Recalling her youth on the farm, Ramona said, “We raised almost everything that we ate. We would go up to the grocery store every once in a while to buy a few staples, but we had our own meat. We had our own potatoes, our own vegetables and fruit. Gardens were the thing.”
Ramona graduated high school as a member of the Edon Class of 1932, and began attending classes at Bowling Green State University to attain the license for her lifelong career as a teacher. The world was already three years into the grip of the Great Depression, and the following year, the financial morass of the times struck the university.

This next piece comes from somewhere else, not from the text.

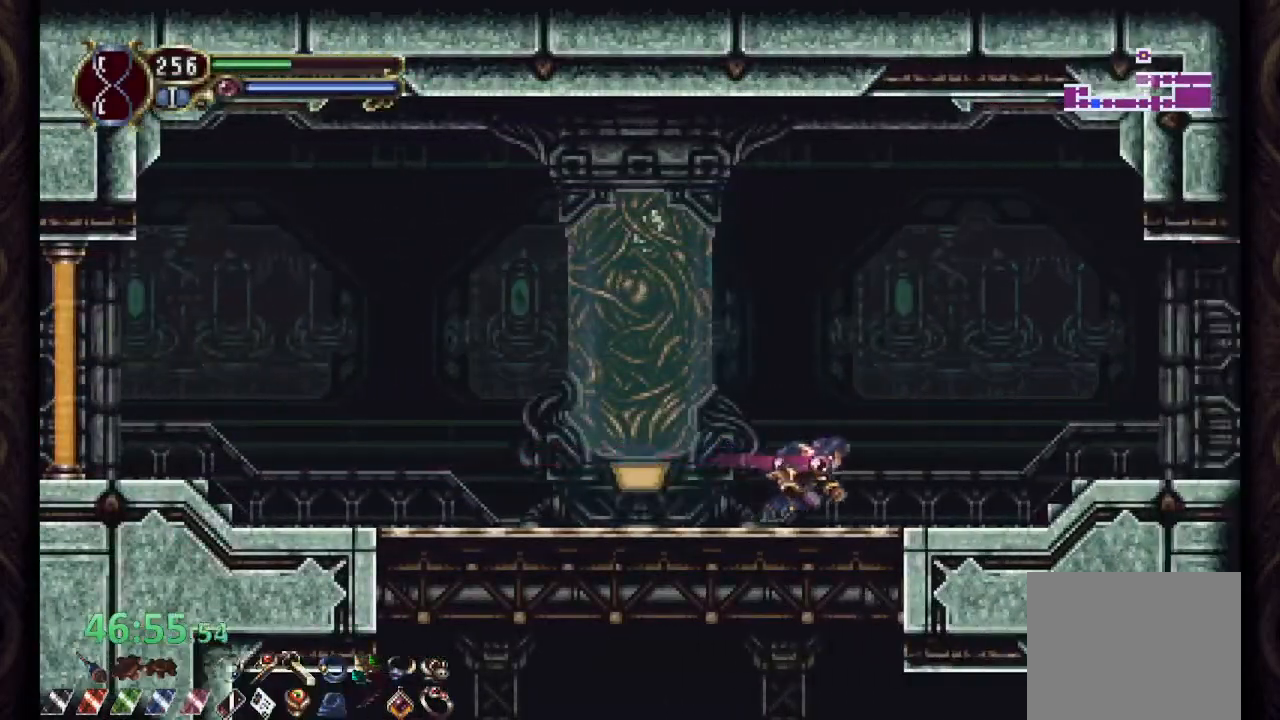
{"dt_ms": 500, "buttons": ["R1"], "left_stick": "right", "right_stick": "center", "events": [[217, "CROSS", "down"], [333, "CROSS", "up"]]}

Ramona remembered, “I graduated from high school in 1932, and the depression was pretty bad at that time. My first year in college was deep into the depression. In March of 1933, the banks closed. Nobody knew what was going to happen. If you had money in the bank, you couldn’t get it, but nobody had very much money anyway. The college administration called a meeting with the student body. The thing that I remember hearing them say was, ‘We don’t know what’s going to happen, but we’re going to keep right on with our classes. You will attend classes as usual.’ I was living in a home; I wasn’t living in the dormitory. I was living in a private home, and there were twelve girls living in the home…it was a big house. The landlady called a meeting of the twelve girls, and said, ‘If you don’t have food, we have some in the basement, and you are welcome to use the food.’ I never used any of the food. That’s the kind of situation that we were in. If you don’t have money, how can you get any food? I remember it very well.”
In the early 1940s, Ramona began her teaching career in one of the old township schools called Valleyview School. Although it finally fell to repeated vandalism a couple years back, most of us are familiar with Ramona’s first schoolhouse as the ‘Bomber Barn’ on Route 107.
World War II brought Ramona together with her first husband, Edward Luce. “I was a USO Club Director in Blackstone, Virginia,” she recalled. She worked with the USO for two years, and met Edward in 1945. “The club in Blackstone was close to a military base called Camp Pickett, but since then they’ve called it Fort Pickett. He was one of the soldiers that came into the USO club for recreation, and to have someplace to go to get away from the Army post. He was from Delaware. We got married before he was discharged. I was still working in the USO, but I was out in Kansas. After he was discharged, and I was no longer working in the USO, we came back here.”
Returning to Northwest Ohio, the Luces set up their home in Delta. “There was a service station in Delta that he had heard about, and he wanted to work there,” Ramona said. While living in Delta, she taught school in Wauseon, prior to the Luce’s moving back to Edon, where she taught for another quarter century. After closing her career as an educator, Ramona became the librarian at what was then called the Four County Joint Vocational School, which is today known as the Four County Career Center. Edward and Ramona raised two sons, Mick and the late Jerry Luce. Mick and Jerry gave their parents daughters-in-law Connie Luce and Jo Ann Luce, along with three grandchildren and four great-grandchildren. Although she is no longer able to serve at the level she would like to, Ramona remains a faithful member of the Edon United Methodist Church. After the passing of Edward on November 11, 1964, she married Louis Heinzerling, who passed away at the age of 81 on February 19, 1995.
Having a century of life experience under her belt, Ramona is a treasure trove of wisdom for the young and not-so-young of today. She encourages the youth of today to strive towards independence and self-reliance. She also encourages the youth of today to use their imaginations more, which in the vernacular of today means put the smartphone down for a while. “Learn to be independent. Take care of yourselves, and do not rely on outside influences,” she said. “I was alone a lot when I was a kid. Of course I went to school, and there were a lot of other kids there, but I was six years old before my sister was born, so I spent most of my time by myself, and I had to think of things to do. I used my imagination quite a bit. We had quite a lot of trees in our front yard, and I can remember that I had somebody living in each tree…imaginary people. I would go from tree to tree, and I would visit these imaginary people that were living in these trees.”
Ramona’s family will be gathering with her to celebrate the occasion of her 100th birthday on December 6. A card shower is planned for the occasion as well, and cards can be sent to 405 Walz Street, Edon, Ohio 43518.
On behalf of the staff and management of the Village Reporter, Happy Birthday, Ramona!